━━ Extract to read

Numerical Methods for Partial Differential Equations
- Discipline: Partial differential equations, numerical analysis
- Language: English
- Edited by: Clayton G. Webster

Publication details
- History: 1985-present
- Publisher: John Wiley & Sons
- Frequency: Bimonthly
- Impact factor: 3.009 (2020)

Standard abbreviations
- ISO 4: Numer. Methods Partial Differ. Equ.
- MathSciNet: Numer. Methods Partial Differential Equations

Indexing
- ISSN: 0749-159X (print) 1098-2426 (web)
- LCCN: 85642963
- OCLC no.: 888484016

Links
- Journal homepage; Online access; Online archive;

= Numerical Methods for Partial Differential Equations =

Numerical Methods for Partial Differential Equations is a bimonthly peer-reviewed scientific journal covering the development and analysis of new methods for the numerical solution of partial differential equations. It was established in 1985 and is published by John Wiley & Sons. The editors-in-chief are George F. Pinder (University of Vermont) and John R. Whiteman (Brunel University).

━━━━

▸ Work instruction 1
According to the journal article, in what year was Numerical Methods for Partial Differential Equations established?
▸ Work instruction 2
Carry on the article about the journal Numerical Methods for Partial Differential Equations, starting after its last sentence.

━━ Supplied material

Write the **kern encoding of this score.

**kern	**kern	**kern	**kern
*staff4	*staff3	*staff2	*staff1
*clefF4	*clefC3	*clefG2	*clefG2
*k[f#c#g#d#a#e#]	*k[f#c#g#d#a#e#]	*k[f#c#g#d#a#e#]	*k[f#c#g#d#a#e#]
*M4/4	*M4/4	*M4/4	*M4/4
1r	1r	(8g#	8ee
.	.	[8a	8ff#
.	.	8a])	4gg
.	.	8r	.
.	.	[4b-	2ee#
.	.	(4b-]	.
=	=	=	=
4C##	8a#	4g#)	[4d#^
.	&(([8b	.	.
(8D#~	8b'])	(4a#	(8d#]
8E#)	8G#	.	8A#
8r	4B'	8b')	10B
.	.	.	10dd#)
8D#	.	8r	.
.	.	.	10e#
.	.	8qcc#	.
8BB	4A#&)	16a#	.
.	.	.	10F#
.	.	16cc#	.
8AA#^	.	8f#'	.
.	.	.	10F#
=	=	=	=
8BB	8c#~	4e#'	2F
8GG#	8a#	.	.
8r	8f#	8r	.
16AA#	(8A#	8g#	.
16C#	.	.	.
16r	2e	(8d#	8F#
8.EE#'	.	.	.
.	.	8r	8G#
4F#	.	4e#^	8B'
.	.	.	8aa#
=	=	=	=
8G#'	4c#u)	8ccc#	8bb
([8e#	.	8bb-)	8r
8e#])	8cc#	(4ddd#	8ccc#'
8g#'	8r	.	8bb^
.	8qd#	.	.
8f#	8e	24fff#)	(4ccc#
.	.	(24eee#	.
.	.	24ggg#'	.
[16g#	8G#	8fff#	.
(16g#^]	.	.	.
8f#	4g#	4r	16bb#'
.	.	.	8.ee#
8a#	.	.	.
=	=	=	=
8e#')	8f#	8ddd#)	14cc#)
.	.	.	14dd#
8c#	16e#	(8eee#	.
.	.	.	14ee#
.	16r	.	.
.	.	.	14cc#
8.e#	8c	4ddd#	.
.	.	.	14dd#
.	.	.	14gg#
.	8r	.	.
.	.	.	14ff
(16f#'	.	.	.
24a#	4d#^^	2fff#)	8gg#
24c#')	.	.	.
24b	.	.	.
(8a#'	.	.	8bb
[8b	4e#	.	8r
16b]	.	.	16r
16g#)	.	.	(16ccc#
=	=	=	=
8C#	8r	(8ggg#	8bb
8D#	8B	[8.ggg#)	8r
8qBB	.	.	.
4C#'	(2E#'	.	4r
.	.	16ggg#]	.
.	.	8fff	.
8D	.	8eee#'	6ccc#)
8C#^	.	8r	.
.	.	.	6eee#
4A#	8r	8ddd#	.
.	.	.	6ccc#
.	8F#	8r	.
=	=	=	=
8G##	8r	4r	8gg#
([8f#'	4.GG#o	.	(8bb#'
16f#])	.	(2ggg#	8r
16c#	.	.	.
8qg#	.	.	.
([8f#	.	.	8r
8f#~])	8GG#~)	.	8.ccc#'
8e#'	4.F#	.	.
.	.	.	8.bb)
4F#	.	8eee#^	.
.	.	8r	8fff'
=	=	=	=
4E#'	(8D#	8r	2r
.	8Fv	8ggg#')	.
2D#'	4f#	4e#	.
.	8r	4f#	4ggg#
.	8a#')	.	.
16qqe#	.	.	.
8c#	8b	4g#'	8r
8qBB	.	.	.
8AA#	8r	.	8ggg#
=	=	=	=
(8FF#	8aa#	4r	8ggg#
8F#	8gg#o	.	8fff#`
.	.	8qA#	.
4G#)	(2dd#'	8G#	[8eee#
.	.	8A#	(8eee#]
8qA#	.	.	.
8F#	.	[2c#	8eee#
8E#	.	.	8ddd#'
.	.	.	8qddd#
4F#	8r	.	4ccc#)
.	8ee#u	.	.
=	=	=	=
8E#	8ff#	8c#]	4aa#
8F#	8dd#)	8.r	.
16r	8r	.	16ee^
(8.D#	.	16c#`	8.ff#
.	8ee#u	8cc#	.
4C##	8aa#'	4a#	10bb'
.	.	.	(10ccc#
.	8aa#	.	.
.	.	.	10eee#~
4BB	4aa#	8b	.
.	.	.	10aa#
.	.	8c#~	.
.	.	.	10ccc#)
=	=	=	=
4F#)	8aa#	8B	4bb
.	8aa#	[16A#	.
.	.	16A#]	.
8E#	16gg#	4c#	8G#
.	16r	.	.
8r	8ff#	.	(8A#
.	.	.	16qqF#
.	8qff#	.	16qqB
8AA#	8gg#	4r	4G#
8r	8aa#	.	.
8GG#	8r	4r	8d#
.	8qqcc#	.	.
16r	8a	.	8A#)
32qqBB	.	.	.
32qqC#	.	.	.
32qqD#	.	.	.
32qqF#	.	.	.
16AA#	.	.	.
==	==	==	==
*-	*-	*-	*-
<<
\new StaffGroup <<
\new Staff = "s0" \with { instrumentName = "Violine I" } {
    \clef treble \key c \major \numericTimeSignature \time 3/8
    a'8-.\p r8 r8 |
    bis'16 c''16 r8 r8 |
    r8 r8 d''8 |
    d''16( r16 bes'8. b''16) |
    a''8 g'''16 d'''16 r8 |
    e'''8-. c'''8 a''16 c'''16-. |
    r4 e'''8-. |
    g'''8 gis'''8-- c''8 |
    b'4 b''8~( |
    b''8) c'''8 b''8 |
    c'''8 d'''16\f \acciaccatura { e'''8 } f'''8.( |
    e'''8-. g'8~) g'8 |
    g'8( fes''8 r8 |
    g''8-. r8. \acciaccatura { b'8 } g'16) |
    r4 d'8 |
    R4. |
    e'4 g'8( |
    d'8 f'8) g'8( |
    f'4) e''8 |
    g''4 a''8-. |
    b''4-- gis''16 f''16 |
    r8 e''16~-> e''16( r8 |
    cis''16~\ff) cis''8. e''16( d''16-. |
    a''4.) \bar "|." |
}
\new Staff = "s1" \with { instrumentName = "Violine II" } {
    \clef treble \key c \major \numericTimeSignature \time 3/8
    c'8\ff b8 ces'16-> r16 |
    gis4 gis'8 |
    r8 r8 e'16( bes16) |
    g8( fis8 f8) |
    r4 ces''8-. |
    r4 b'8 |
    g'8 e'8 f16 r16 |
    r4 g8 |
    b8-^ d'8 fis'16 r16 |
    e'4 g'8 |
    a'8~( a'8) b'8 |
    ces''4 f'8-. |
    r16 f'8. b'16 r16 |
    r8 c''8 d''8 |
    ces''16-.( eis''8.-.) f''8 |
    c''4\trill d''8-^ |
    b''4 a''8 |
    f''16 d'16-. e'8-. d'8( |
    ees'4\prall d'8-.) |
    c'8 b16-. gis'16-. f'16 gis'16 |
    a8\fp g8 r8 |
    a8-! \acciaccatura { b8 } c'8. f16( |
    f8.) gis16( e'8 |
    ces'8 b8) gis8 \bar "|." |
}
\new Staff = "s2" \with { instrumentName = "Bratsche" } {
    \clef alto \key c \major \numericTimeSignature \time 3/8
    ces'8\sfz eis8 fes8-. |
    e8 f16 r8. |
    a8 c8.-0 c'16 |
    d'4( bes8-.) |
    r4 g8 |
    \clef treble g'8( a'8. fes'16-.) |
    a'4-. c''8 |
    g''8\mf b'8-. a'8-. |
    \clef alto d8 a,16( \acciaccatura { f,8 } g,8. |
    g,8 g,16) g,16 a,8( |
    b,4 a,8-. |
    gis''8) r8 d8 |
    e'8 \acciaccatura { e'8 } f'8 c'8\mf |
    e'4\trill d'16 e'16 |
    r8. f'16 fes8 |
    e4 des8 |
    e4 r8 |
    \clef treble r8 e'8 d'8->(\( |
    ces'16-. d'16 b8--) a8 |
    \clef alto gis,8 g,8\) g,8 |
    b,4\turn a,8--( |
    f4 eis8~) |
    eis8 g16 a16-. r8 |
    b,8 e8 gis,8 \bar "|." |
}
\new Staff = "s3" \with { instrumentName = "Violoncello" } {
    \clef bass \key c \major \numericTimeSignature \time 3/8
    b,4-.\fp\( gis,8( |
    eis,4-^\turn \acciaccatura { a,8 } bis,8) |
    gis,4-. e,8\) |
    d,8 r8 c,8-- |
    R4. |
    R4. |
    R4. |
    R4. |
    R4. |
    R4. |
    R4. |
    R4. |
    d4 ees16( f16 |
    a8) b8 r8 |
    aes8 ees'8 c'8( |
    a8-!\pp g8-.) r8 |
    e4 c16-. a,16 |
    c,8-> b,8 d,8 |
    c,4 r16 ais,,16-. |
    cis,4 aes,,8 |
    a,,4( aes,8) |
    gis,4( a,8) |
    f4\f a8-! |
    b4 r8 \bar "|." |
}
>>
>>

━━━━

▸ Result 1
1985

▸ Result 2
==Abstracting and indexing==
The journal is abstracted and indexed in:

- CSA databases
- Current Contents/Engineering, Computing & Technology
- EBSCO databases
- Ei Compendex
- Inspec
- MathSciNet
- ProQuest databases
- Science Citation Index Expanded
- Scopus
- Zentralblatt MATH

According to the Journal Citation Reports, the journal has a 2020 impact factor of 3.009.